Большой интерес проявил Завалишин, он же Сиво-Железо, к полковому празднику, который устраивался ежегодно. Командир роты поручил ему подготовить спектакль не хуже, чем в офицерском собрании.
— Слушаю, Аким Кондратьевич, не извольте беспокоиться, — заверил Завалишин.
Ротный, в виду солидного возраста писаря, разрешил ему называть себя по имени.
— Только чтобы мои труды не пропали даром, — сказал Завалишин, — вы должны обязательно прийти посмотреть.
— Ладно, ладно, приду... Вот командир батальона прислал списки пьес, какие можно ставить для солдат. Посмотрите и выберите.
Антон остановился на пьесе «Кочубей в темнице». Спектакль состоялся в казарме. Солдаты, как в теплушках, в которых отправляют маршевиков на фронт, расселись по трехъярусным нарам, свесив ноги. Между вторым и третьим взводами, убрав два яруса, Сиво-Железо устроил сцену, закрыв ее занавесью, сшитой из солдатских палаток. Кочубея представлял ефрейтор Антипов. Орлика играл сам Сиво-Железо. Без вступительного слова не обошлось. Перед началом представления Антон вышел перед занавесью в кафтане, подпоясанном красным кушаком, и сказал:
— Мы сейчас вам представим «Кочубея в темнице». Кто такой Кочубей, как его надо понимать? Кочубей — это вроде как бы вот мы с вами, у которых отняли семью, детей, друзей, землю. Он стоял за правду, за народ, предостерегал царя Петра об измене Мазепы. Но царь не поверил Кочубею и выдал его на расправу изменникам и палачам. Те заковали Кочубея в железо и стали издеваться над ним.
— Понятно! — крикнул кто-то с верхнего яруса, наливая из чайника в кружку принесенной из города бражки. — Начинай, сами разберем, что к чему.
— Подожди, — остановил его сосед, — дай человеку слово досказать.
— У Кочубея была любимая дочка, — продолжал Сиво-Железо. — Она предала отца родного и перешла на сторону врагов.
— У них это, у мазепов, бывает! — выкрикнул кто-то.
— А нас разве не предают? — раздалось с верхнего яруса.
— Начинай!
— Тихо! — крикнул Сиво-Железо. — Начинаем!..
И когда водворилась тишина, Сиво-Железо начал декламировать «Украинскую ночь». Когда он дошел до диалога Кочубея с Орликом, занавес отдернули.
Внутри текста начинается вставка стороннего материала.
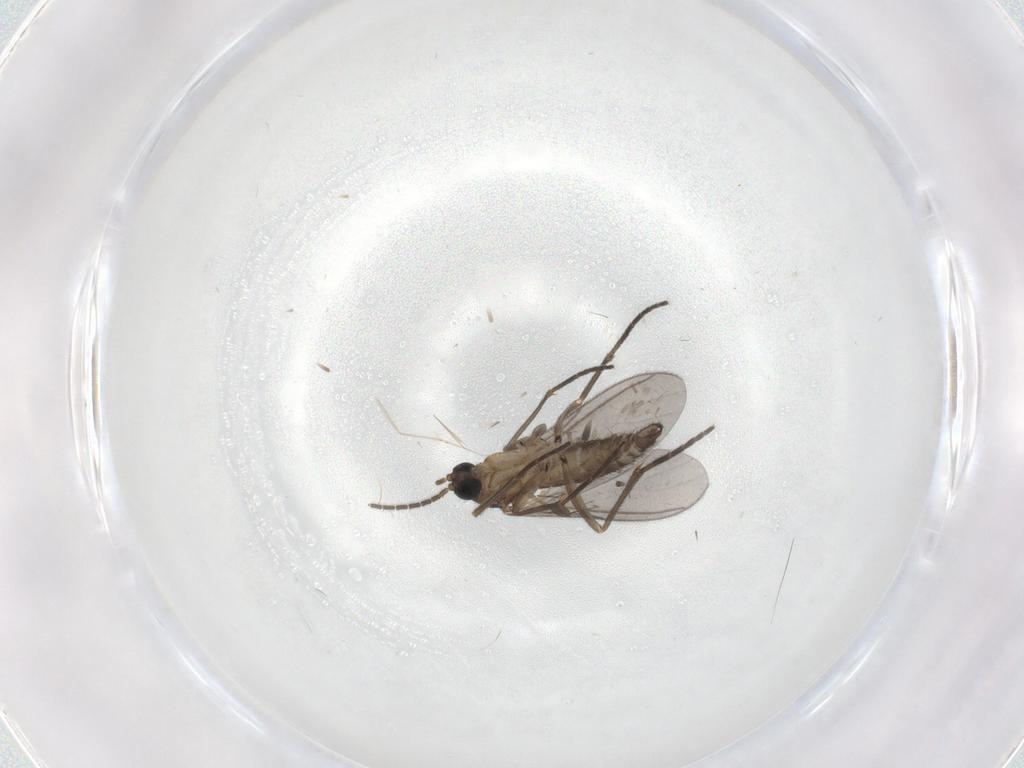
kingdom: Animalia
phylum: Arthropoda
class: Insecta
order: Diptera
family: Sciaridae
Все замерли и, вытянув шеи, следили за каждым словом и жестом необыкновенных артистов в необыкновенном спектакле.
Кочубей
Злой холоп!
Окончишь ли допрос нелепый?
Повремени: дай лечь мне в гроб,
Тогда ступай себе с Мазепой
Мое наследие считать
Окровавленными перстами,
Мои подвалы разрывать,
Рубить и жечь сады с домами.
С собой возьмите дочь мою,
Она сама вам все расскажет,
Сама все клады вам укажет;
Но ради господа молю,
Теперь оставь меня в покое.
Орлик
Где спрятал деньги? Укажи.
Не хочешь? — Деньги где? скажи,
Иль выйдет следствие плохое.
Подумай: место нам назначь.
Молчишь? — Ну, в пытку. Гей, палач!..
Все повскакали с нар. И когда занавес опустился, поднялся невыразимый шум и крик.
— Орлик! Шкура барабанная! Убить такого мало. Ну и дочка — подлюга! Гады, кровососы, мазепы!
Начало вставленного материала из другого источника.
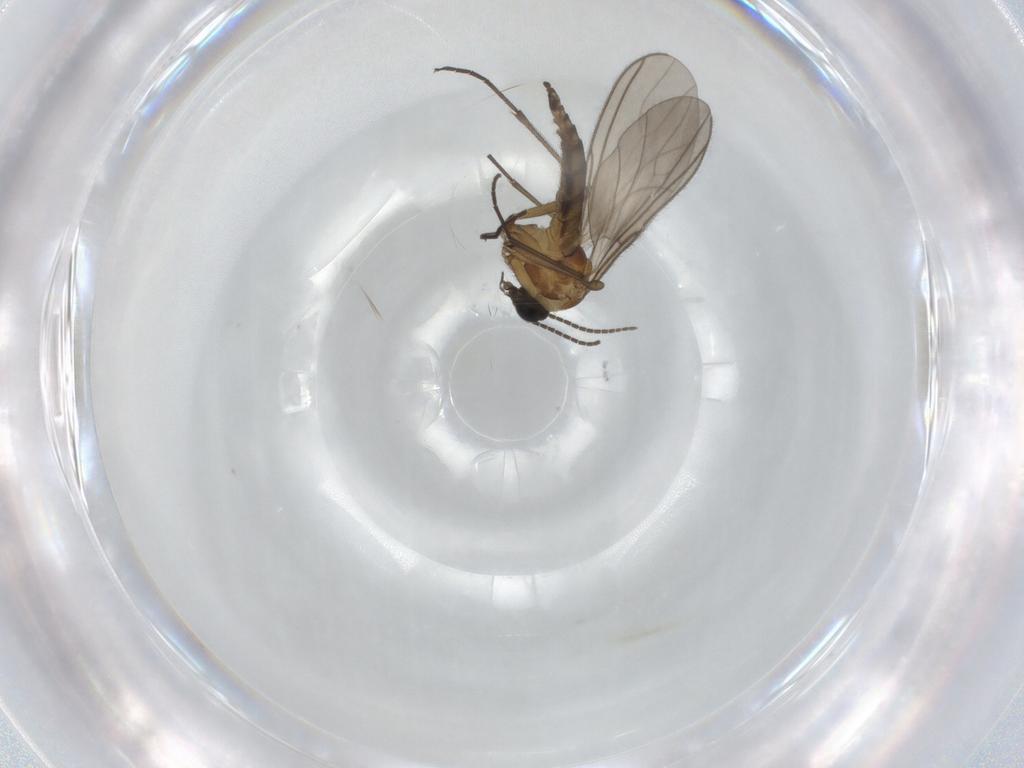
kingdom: Animalia
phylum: Arthropoda
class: Insecta
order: Diptera
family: Sciaridae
— Давай еще раз показывай!
Сиво-Железо уговаривал:
— Смирно! Тише! Я думаю, друзья, хватит!
— Еще просим, еще просит народ...
Сыграли сначала. Восторгу не было конца.
Потом пели песни, играли на балалайках и гребешках. Все это было весело и бойко, но солдаты слушали насупившись, как бы размышляя над чем-то.
5
Однажды поздно вечером мы с Антоном шли по темным улицам города. Из-за Волги дул холодный ветер. Шел снег.
— Ну и погодка! — поеживаясь, сказал Антон. — Ветрище, словно с цепи сорвался.
— Зима недаром злится — прошла ее пора, — засмеялся я.
— Да, да, — подтвердил Завалишин. — Это, кажется, из хрестоматии. Прошла ее пора!
Мы думали с ним об одном и том же: должна же с уходом этой зимы измениться жизнь, иначе никак нельзя. Детское стихотворение вдруг приобрело в нашем понимании глубокий скрытый смысл.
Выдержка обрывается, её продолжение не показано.